Martha Marcy May Marlene

Martha Marcy May Marlene

(MA) Fox DVD/BD

This is one of those indie films that has a kind of slow burn intensity that sets your teeth on edge.

It begins in silence as men, then women, separately eat at a table. The silence becomes unbearable as you realise slowly that these young men and women are part of a cult.

But the scene is calm, serene. The women languish, the early scenes almost bucolic.

Martha (Elizabeth Olsen) lives on this “farm” in upstate New York. But nothing is reaped or sown on this farm it seems except the lives of its uncomplaining fragile and abused inhabitants.

Even as Martha leaves quietly in a dawn escape from her “family”, the foreboding begins to permeate every frame. She hides as they look for her, finally able to ring her sister at a nearby payphone to escape.

Martha moves in with her sister Lucy and her husband Ted. At first she is glad to be free but then keeps remembering what happened at the farm.

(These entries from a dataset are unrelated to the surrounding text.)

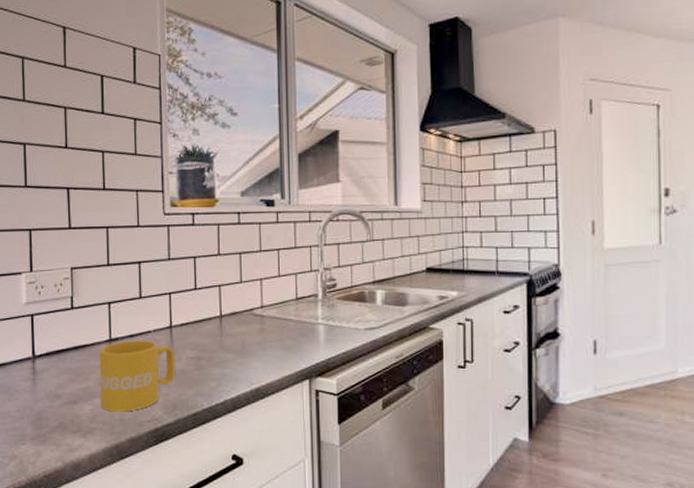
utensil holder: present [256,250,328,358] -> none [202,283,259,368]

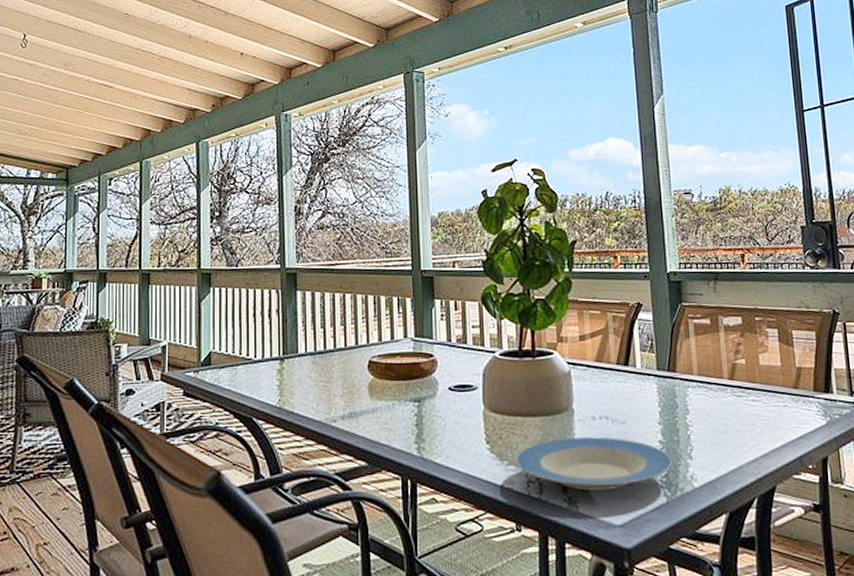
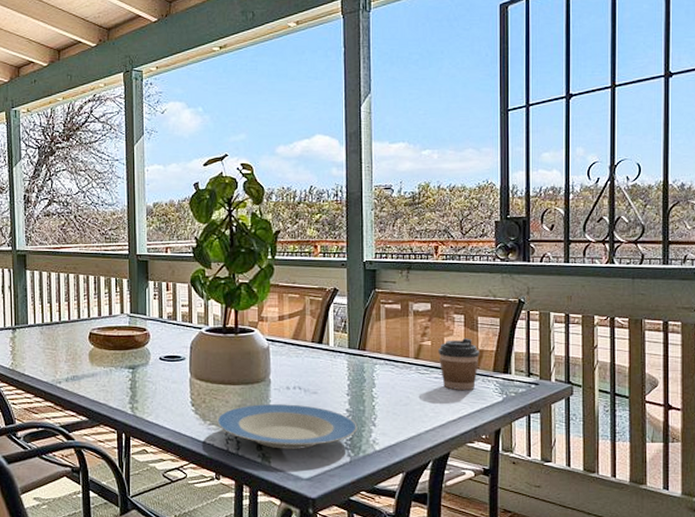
coffee cup: none [753,354,798,415] -> present [438,338,480,391]

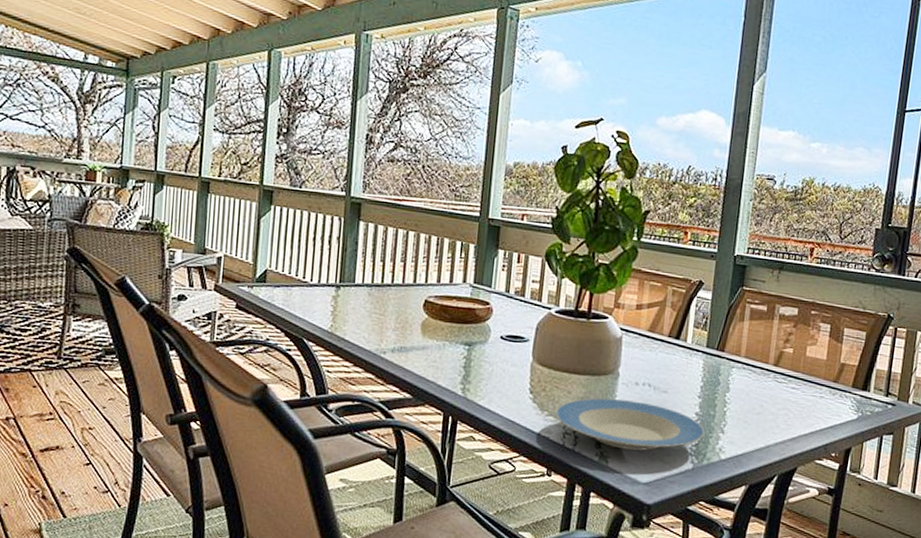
coffee cup: present [438,338,480,391] -> none [798,349,841,405]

Slowly, shocking details are revealed in flashback and the true horror of the abuse becomes apparent. Then, as Martha begins to lapse into behaviours she has marked on her from time spent in the presence of Patrick, the cult leader, her mere presence brings problems into Lucy and Ted’s home.

In these scenes the film navigates Martha’s emotional scars and brings into sharp focus the nature of her abuse in Patrick’s hands.

This isn’t a film you watch for entertainment; it is a pagan parable that doesn’t use gimmicky special effects, jump cuts or gore to bring home its salient points about the evil that lurks among us.